- [Input records]:
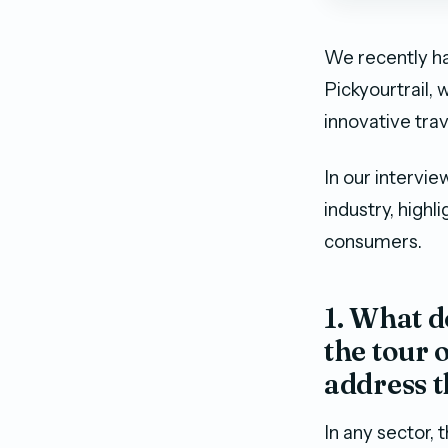
We recently ha
Pickyourtrail,
innovative tra
In our intervi
industry, highl
consumers.
1. What d
the tour 
address t
In any sector,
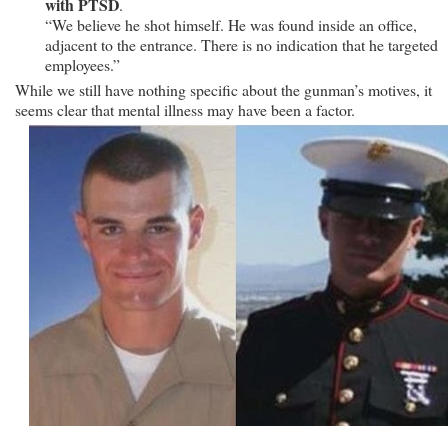
with PTSD
.
“We believe he shot himself. He was found inside an office,
adjacent to the entrance. There is no indication that he targeted
employees.”
While we still have nothing specific about the gunman’s motives, it
seems clear that mental illness may have been a factor.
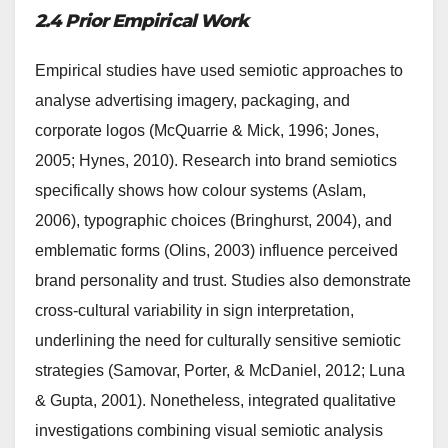
2.4 Prior Empirical Work
Empirical studies have used semiotic approaches to
analyse advertising imagery, packaging, and
corporate logos (McQuarrie & Mick, 1996; Jones,
2005; Hynes, 2010). Research into brand semiotics
specifically shows how colour systems (Aslam,
2006), typographic choices (Bringhurst, 2004), and
emblematic forms (Olins, 2003) influence perceived
brand personality and trust. Studies also demonstrate
cross-cultural variability in sign interpretation,
underlining the need for culturally sensitive semiotic
strategies (Samovar, Porter, & McDaniel, 2012; Luna
& Gupta, 2001). Nonetheless, integrated qualitative
investigations combining visual semiotic analysis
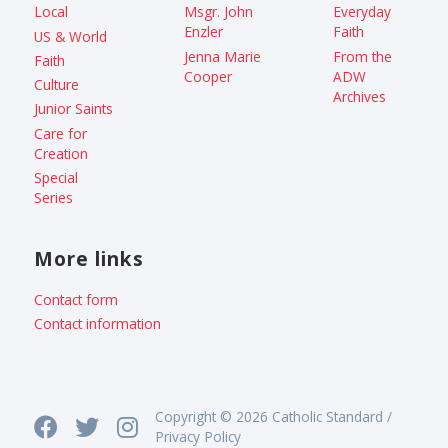
Local
Msgr. John
Everyday
Enzler
Faith
US & World
Jenna Marie
From the
Faith
Cooper
ADW
Culture
Archives
Junior Saints
Care for
Creation
Special
Series
More links
Contact form
Contact information
Copyright © 2026 Catholic Standard /
Privacy Policy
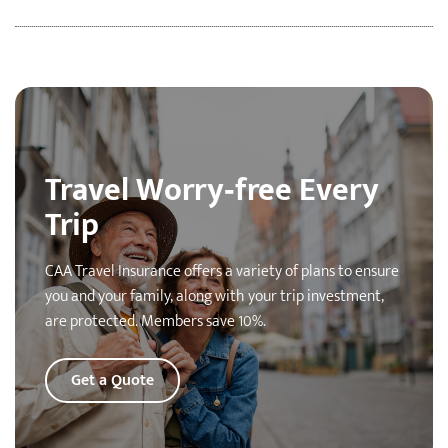
Travel Worry‑free Every
Trip
CAA Travel Insurance offers a variety of plans to ensure
you and your family, along with your trip investment,
are protected. Members save 10%.
Get a Quote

- [Task requirements]:
Substitute "Religion" for "Faith" everywhere it occurs in the records above, then write out all of their text again with nothing else altered. Leave the pictures out of your answer.

- [Exercise response]:
We recently ha
Pickyourtrail,
innovative tra
In our intervi
industry, highl
consumers.
1. What d
the tour 
address t
In any sector,
with PTSD
.
“We believe he shot himself. He was found inside an office,
adjacent to the entrance. There is no indication that he targeted
employees.”
While we still have nothing specific about the gunman’s motives, it
seems clear that mental illness may have been a factor.
2.4 Prior Empirical Work
Empirical studies have used semiotic approaches to
analyse advertising imagery, packaging, and
corporate logos (McQuarrie & Mick, 1996; Jones,
2005; Hynes, 2010). Research into brand semiotics
specifically shows how colour systems (Aslam,
2006), typographic choices (Bringhurst, 2004), and
emblematic forms (Olins, 2003) influence perceived
brand personality and trust. Studies also demonstrate
cross-cultural variability in sign interpretation,
underlining the need for culturally sensitive semiotic
strategies (Samovar, Porter, & McDaniel, 2012; Luna
& Gupta, 2001). Nonetheless, integrated qualitative
investigations combining visual semiotic analysis
Local
Msgr. John
Everyday
Enzler
Religion
US & World
Jenna Marie
From the
Religion
Cooper
ADW
Culture
Archives
Junior Saints
Care for
Creation
Special
Series
More links
Contact form
Contact information
Copyright © 2026 Catholic Standard /
Privacy Policy
Travel Worry‑free Every
Trip
CAA Travel Insurance offers a variety of plans to ensure
you and your family, along with your trip investment,
are protected. Members save 10%.
Get a Quote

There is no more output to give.